[Start of Attachment]

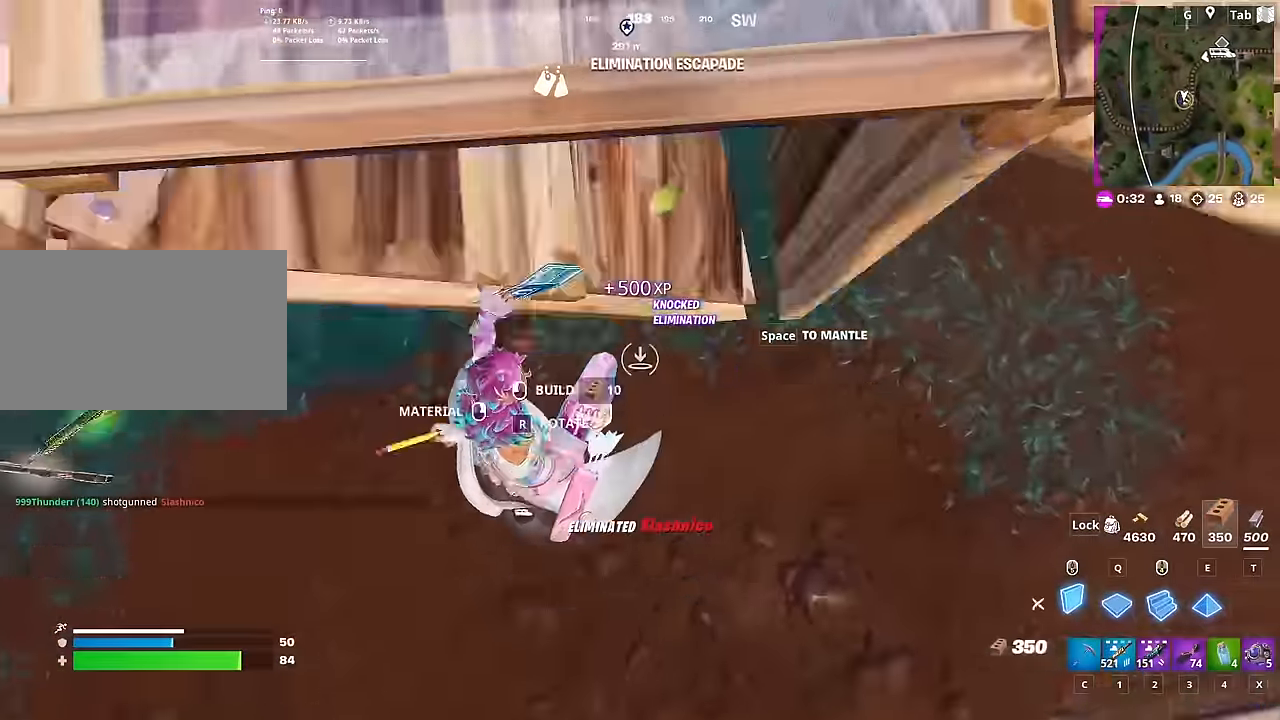
{"keys": ["d", "w"], "mouse": [], "mouse_move": "right", "events": [[83, "mouse_left", "up"], [83, "w", "up"], [267, "2", "down"], [367, "2", "up"], [450, "w", "down"]]}
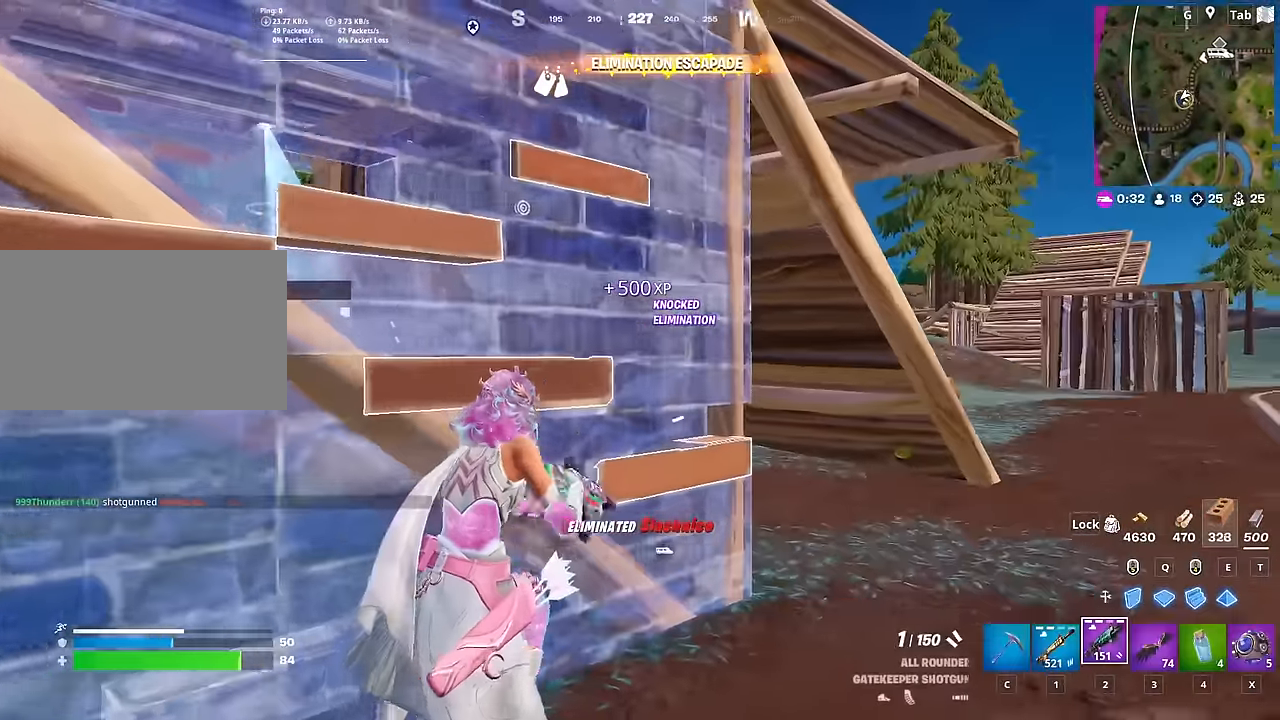
{"keys": ["d", "w"], "mouse": [], "mouse_move": "left", "events": [[117, "ctrl", "down"], [401, "ctrl", "up"]]}
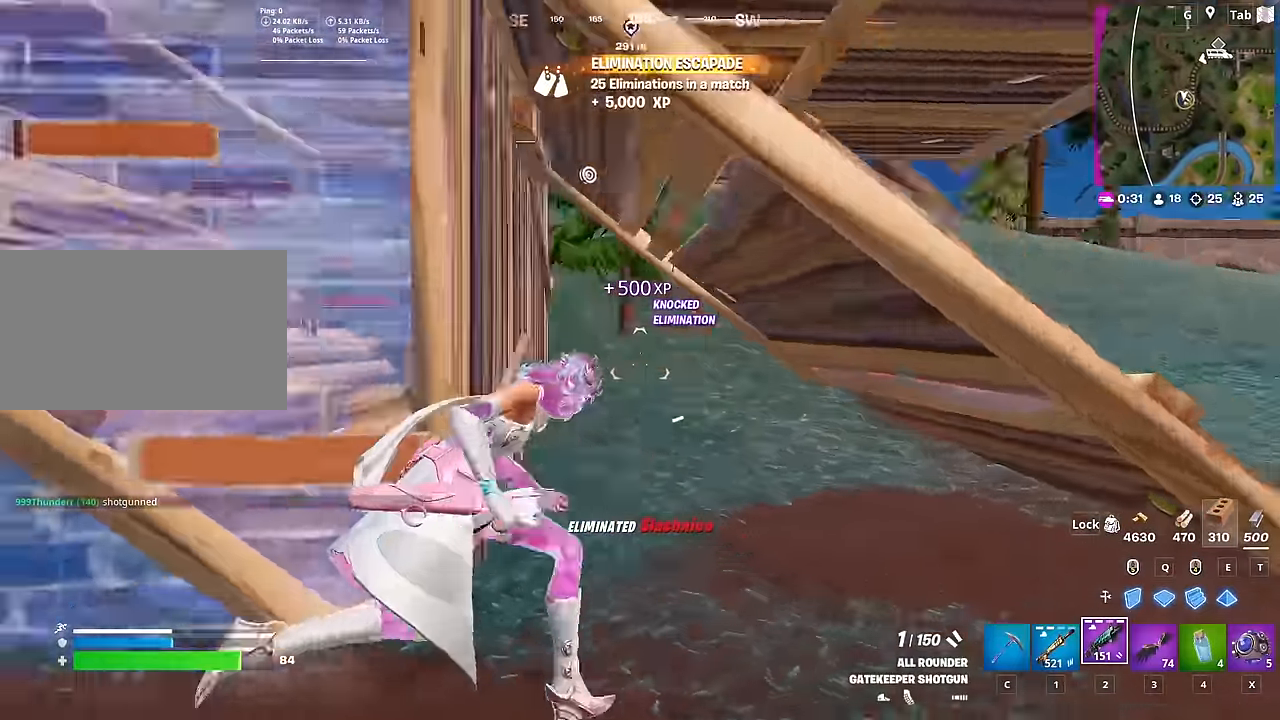
{"keys": ["w"], "mouse": [], "mouse_move": "still", "events": [[83, "d", "up"]]}
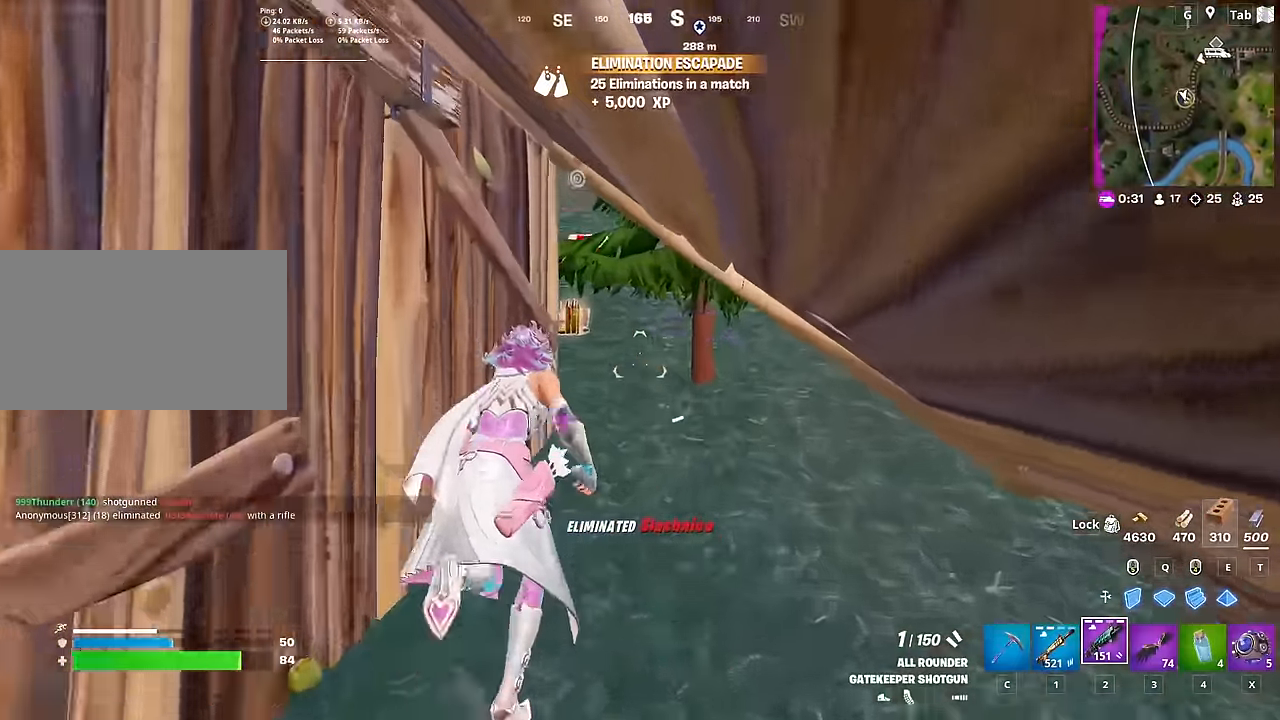
{"keys": ["w"], "mouse": [], "mouse_move": "down", "events": [[251, "d", "down"], [284, "d", "up"], [384, "d", "down"], [484, "d", "up"]]}
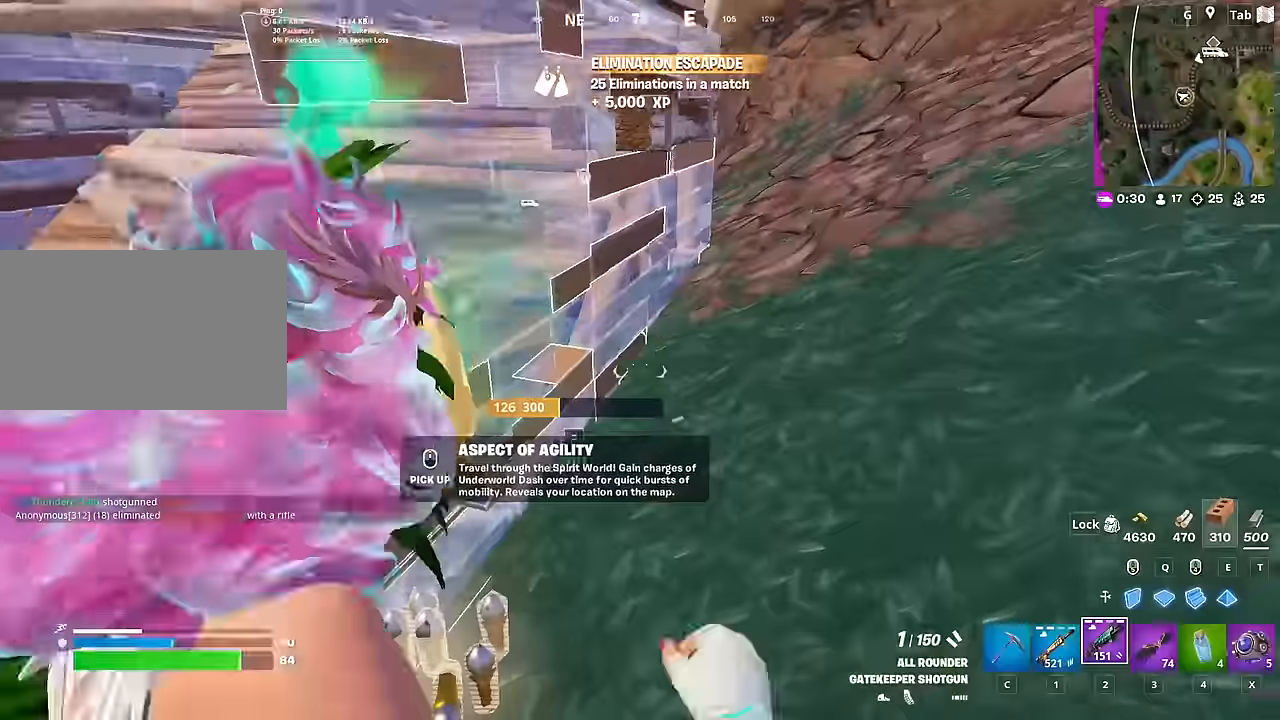
{"keys": ["e", "w"], "mouse": [], "mouse_move": "down", "events": [[217, "mouse_left", "down"], [267, "d", "down"], [367, "q", "down"], [417, "d", "up"], [500, "e", "down"], [500, "mouse_left", "up"], [500, "q", "up"]]}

[End of Attachment]

* INSTRUCTIONS FOR THE TASK *
Apart from the pictures, write every entry out again exactly.

* EXERCISE SOLUTION *
{"keys": ["d", "w"], "mouse": [], "mouse_move": "right", "events": [[83, "mouse_left", "up"], [83, "w", "up"], [267, "2", "down"], [367, "2", "up"], [450, "w", "down"]]}
{"keys": ["d", "w"], "mouse": [], "mouse_move": "left", "events": [[117, "ctrl", "down"], [401, "ctrl", "up"]]}
{"keys": ["w"], "mouse": [], "mouse_move": "still", "events": [[83, "d", "up"]]}
{"keys": ["w"], "mouse": [], "mouse_move": "down", "events": [[251, "d", "down"], [284, "d", "up"], [384, "d", "down"], [484, "d", "up"]]}
{"keys": ["e", "w"], "mouse": [], "mouse_move": "down", "events": [[217, "mouse_left", "down"], [267, "d", "down"], [367, "q", "down"], [417, "d", "up"], [500, "e", "down"], [500, "mouse_left", "up"], [500, "q", "up"]]}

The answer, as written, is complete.